Supplied passage:
►

In a neural network setting, you would be very interested in the derivative of the loss function L with respect to the weights of the neural network. These variables will eventually represent the weights of the neural network. We need to know how those weights are impacting the loss function, so we would be interested in the derivative of the output with respect to some of its leaf nodes. The leaf nodes will be weigths of the neural net. And the other leaf nodes will be the data itself, but we won't take the derivative of these, because the data is fixed, but not the weights.

In the next exercise, we will focus on the self.grad in the Value class above, which will maintain the derivative of L with respect to a Value. It will be initialized to $0$ , which means it will start with no impact on the output (changing the variable does not change the loss function).

We will start to fill in the gradients.¶

We'll implement a dummy function with local variables (not affecting the local scope). Read the commments and follow along.

In [102]:

def dummyFunction():
    h = 0.0001 #small a mount to add

    #same as last time
    a = Value(2.0, label='a')
    b = Value(-3.0, label='b')
    c = Value(10.0, label='c')
    e = a*b; e.label='e'
    d = e + c; d.label='d'
    f = Value(-2.0, label='f')
    L = d*f; L.label = 'L'
    L1 = L.data               #use.data because they're floats

    a = Value(2.0 + h, label='a')   #we choose to bump a by h, so we can later get the derivative of L with respect to a
    b = Value(-3.0, label='b')
    c = Value(10.0, label='c')
    e = a*b; e.label='e'
    d = e + c; d.label='d'
    f = Value(-2.0, label='f')
    L = d*f; L.label = 'L'
    L2 = L.data         # base case would be adding h to L -> L2 = L.data + h = 1

    print((L2 - L1)/h)  #rise over run -> change in L over tiny change to a
        
                        #should print derivative of L with respect to  a because a is what we bumped by h. Answer is 6. Check output.

                       
                        
                        #Adding a small amount (h) to a -> measures L with respect to a

#when testing derivatives, plug in ( + h) to any of the value objects in L2. For example, if finding the derivative of L with respect to f,
#add h to -2.0 in f's value object

dummyFunction()

6.000000000021544

Now, let's set a gradient:

In [104]:

L.grad = 1.0 #manual backpropagation
draw_dot(L) #look at L.grad

Out[104]:

Now, we want to get the value of d.grad and f.grad. To do this, we derive $dL/dd$ and $dL/df$ :

$L = d * f$

$dL/dd = ?$ (ends up being f)

Proof:

$f(x + h) - f(x)) / h =$

$((d + h) * f - d * f) / h =$

$(d+f + h * f - d * f) / h =$

$(h*f)/h =$

$f$

The same is true for $dL/df$ ; it ends up deriving to $d$ . Let's set the grads and redraw.

◄

Collected data entries:
►

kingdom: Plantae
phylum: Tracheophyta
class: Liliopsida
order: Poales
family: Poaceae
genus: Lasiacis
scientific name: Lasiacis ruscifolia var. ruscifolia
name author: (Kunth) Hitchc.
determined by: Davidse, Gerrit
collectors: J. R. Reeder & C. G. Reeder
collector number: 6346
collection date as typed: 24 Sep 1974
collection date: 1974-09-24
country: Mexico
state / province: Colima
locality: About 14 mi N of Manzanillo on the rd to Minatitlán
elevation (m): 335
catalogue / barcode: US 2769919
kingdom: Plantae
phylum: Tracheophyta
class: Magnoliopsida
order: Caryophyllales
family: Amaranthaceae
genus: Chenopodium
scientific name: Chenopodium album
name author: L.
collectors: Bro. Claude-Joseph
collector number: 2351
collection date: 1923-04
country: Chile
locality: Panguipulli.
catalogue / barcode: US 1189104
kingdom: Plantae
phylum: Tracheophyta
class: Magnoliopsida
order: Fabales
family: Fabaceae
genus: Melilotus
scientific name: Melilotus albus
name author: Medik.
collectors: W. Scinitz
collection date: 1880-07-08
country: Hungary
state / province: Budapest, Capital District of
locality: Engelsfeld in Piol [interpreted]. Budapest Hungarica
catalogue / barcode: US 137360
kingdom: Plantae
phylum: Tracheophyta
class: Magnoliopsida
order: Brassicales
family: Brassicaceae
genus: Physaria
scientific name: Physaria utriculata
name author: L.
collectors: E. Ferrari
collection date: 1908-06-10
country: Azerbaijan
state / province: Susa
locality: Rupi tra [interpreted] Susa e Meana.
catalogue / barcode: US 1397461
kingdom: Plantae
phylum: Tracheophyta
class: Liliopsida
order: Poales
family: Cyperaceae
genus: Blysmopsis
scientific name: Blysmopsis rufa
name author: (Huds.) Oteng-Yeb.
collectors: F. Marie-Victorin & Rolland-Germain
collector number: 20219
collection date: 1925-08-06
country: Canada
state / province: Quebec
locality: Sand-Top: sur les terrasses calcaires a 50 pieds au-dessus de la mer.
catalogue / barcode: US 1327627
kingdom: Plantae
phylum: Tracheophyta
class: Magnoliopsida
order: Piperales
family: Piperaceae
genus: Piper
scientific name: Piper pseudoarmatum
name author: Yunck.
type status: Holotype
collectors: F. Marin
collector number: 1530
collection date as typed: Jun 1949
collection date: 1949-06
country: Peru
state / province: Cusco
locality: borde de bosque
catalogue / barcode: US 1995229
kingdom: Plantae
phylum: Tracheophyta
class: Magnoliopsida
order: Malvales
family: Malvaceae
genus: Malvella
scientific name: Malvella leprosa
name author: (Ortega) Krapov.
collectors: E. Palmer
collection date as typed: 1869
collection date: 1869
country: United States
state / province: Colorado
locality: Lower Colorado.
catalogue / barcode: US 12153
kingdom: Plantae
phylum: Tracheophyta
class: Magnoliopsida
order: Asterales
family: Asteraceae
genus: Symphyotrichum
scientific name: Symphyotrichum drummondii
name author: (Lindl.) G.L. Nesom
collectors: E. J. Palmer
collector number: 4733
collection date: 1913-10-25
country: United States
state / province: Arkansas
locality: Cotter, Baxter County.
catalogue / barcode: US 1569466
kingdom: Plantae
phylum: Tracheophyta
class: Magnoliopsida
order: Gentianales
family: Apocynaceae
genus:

◄

Stated problem A:
Please rewrite the backpropagation notes between "In the next" and "the loss function).", inclusive, swapping "initialized" for "set".
Stated problem B:
Translate this sentence from the backpropagation notes into Spanish: "We need to know how those weights are impacting the loss function, so we would be interested in the derivative of the output with respect to some of its leaf nodes."

Full solution A:
In the next exercise, we will focus on the self.grad in the Value class above, which will maintain the derivative of L with respect to a Value. It will be set to $0$ , which means it will start with no impact on the output (changing the variable does not change the loss function).

Full solution B:
Necesitamos saber cómo esos pesos están afectando a la función de pérdida, así que nos interesaría la derivada de la salida con respecto a algunos de sus nodos hoja.